C’est un signal politique fort que le Gouvernement haïtien a lancé ce jeudi 5 juin 2025 avec la signature d’un protocole d’accord avec Sunrise Airways pour la reprise des vols domestiques dès le 12 juin. Au-delà d’une simple opération logistique, l’initiative s’inscrit dans une stratégie de reconquête territoriale ambitieuse, visant à désenclaver les régions reculées du pays et à renforcer la présence de l’État dans des zones longtemps délaissées.
Dans un contexte où les voies terrestres sont souvent impraticables ou sous la menace d’acteurs armés, la reprise des vols vers Cap-Haïtien, Jacmel et Jérémie s’apparente à une mesure de souveraineté fonctionnelle : reconnecter le territoire national, rétablir les échanges, et affirmer le monopole de l’État sur la circulation interne.
Le Premier ministre Alix Didier Fils-Aimé, accompagné du ministre de l’Économie et des Finances Alfred Métellus, et du directeur général de l’Autorité Aéroportuaire Nationale (AAN), Yves Ducarmel François, a présidé la cérémonie de signature, marquant ainsi une étape importante dans le redéploiement stratégique des services publics.
« Nous n’investissons pas uniquement dans l’aviation commerciale. Nous réaffirmons que chaque région du pays fait partie intégrante de la République », a déclaré le chef du gouvernement.
Sunrise Airways, seul acteur aérien domestique à opérer dans un environnement aussi incertain, devient ainsi un partenaire central dans l’exécution d’une politique de continuité territoriale.
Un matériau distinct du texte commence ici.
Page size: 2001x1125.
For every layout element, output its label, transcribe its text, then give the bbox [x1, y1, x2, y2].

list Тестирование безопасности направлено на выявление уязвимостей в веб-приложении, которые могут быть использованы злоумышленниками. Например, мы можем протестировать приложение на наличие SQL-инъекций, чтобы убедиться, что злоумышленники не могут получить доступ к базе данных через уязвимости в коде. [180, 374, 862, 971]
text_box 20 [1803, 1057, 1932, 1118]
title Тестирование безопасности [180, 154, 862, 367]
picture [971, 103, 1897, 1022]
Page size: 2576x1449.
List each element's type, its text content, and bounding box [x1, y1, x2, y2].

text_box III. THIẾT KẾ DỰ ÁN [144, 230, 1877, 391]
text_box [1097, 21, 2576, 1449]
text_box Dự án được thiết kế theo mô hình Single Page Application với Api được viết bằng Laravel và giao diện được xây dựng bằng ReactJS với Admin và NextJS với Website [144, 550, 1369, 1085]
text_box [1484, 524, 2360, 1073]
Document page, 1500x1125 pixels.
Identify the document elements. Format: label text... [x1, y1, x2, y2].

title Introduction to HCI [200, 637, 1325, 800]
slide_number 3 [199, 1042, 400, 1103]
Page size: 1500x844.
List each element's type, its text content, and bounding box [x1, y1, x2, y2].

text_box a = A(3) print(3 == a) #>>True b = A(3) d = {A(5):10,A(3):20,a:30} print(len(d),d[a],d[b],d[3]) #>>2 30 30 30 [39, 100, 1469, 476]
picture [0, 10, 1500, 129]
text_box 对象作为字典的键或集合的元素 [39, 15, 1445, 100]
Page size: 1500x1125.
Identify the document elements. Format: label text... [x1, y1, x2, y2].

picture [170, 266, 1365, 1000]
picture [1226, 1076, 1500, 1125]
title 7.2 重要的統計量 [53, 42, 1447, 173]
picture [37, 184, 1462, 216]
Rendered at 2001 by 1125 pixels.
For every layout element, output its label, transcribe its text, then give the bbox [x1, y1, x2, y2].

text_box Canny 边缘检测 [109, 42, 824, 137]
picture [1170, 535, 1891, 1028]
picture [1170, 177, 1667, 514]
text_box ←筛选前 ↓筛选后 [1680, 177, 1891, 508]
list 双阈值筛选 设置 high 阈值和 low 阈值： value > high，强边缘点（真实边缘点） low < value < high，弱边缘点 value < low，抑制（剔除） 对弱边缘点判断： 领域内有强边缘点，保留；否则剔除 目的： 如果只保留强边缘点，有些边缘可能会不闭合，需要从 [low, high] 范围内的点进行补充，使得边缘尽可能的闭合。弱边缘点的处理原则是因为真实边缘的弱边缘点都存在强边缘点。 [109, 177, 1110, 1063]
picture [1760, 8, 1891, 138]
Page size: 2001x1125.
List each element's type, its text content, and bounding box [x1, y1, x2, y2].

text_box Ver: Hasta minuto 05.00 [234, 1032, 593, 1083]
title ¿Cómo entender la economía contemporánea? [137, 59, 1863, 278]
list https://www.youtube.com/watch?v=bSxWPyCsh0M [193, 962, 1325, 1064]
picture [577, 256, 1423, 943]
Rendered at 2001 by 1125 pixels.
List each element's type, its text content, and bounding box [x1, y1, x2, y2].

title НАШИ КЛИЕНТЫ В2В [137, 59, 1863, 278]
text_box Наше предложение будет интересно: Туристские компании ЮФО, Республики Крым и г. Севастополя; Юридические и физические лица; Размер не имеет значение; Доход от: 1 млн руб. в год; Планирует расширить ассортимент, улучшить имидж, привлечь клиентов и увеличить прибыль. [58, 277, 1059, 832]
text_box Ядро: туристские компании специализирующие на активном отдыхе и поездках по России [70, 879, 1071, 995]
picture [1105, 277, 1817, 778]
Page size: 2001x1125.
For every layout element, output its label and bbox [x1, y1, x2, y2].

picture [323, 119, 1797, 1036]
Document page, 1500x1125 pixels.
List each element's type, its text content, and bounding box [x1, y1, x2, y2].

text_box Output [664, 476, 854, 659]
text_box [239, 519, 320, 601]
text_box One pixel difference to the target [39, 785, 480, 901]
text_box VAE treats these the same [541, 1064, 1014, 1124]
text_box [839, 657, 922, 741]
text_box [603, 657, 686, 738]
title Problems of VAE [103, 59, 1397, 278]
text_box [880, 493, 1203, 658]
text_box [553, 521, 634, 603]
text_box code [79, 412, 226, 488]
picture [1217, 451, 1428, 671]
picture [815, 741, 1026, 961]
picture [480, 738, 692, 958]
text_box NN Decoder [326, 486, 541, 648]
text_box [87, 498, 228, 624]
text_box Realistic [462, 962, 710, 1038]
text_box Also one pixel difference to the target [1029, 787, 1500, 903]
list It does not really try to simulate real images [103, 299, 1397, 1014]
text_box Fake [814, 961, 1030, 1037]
Un pari logistique dans un contexte sécuritaire fragile
Selon des sources gouvernementales proches du dossier, la relance des vols s’accompagnera de mesures renforcées de sécurité dans les installations aéroportuaires, ainsi que de la réactivation de plusieurs postes de contrôle aéronautique suspendus depuis des mois. L’AAN a travaillé en étroite collaboration avec les forces de l’ordre pour sécuriser l’aéroport Guy Malary et les terminaux secondaires.
Cette reprise est également perçue comme un catalyseur pour relancer les investissements en province. Plusieurs chambres de commerce régionales, contactées par Haïti Herald, saluent une « opportunité de renaissance économique locale », qui pourrait faciliter les missions humanitaires, les livraisons médicales, les déplacements d’affaires et même les retours familiaux, très demandés par la diaspora.
Avec cette initiative, le gouvernement teste sa capacité à gouverner au-delà de la capitale. En créant un corridor aérien sécurisé et accessible, il se donne les moyens de désengorger Port-au-Prince tout en réduisant les inégalités territoriales.
« La mobilité est un droit. Et l’État a l’obligation de garantir que l’ensemble des citoyens, qu’ils soient au Nord, au Sud ou à la Grand’Anse, puissent accéder aux mêmes services », a déclaré un haut cadre de la Primature sous couvert d’anonymat.
Cette décision s’inscrit dans un projet plus large de redéploiement administratif et de gouvernance locale, déjà amorcé par la réhabilitation de certaines infrastructures portuaires secondaires et de routes nationales prioritaires.
À travers cette relance des vols domestiques, Haïti ne se contente pas de redécoller — elle tente de se recoller. Recoller ses régions, ses populations, ses activités économiques, et plus encore, recoller son identité nationale dans un moment de crise profonde.
Le ciel haïtien, longtemps silencieux, pourrait bien redevenir le théâtre d’un espoir renouvelé.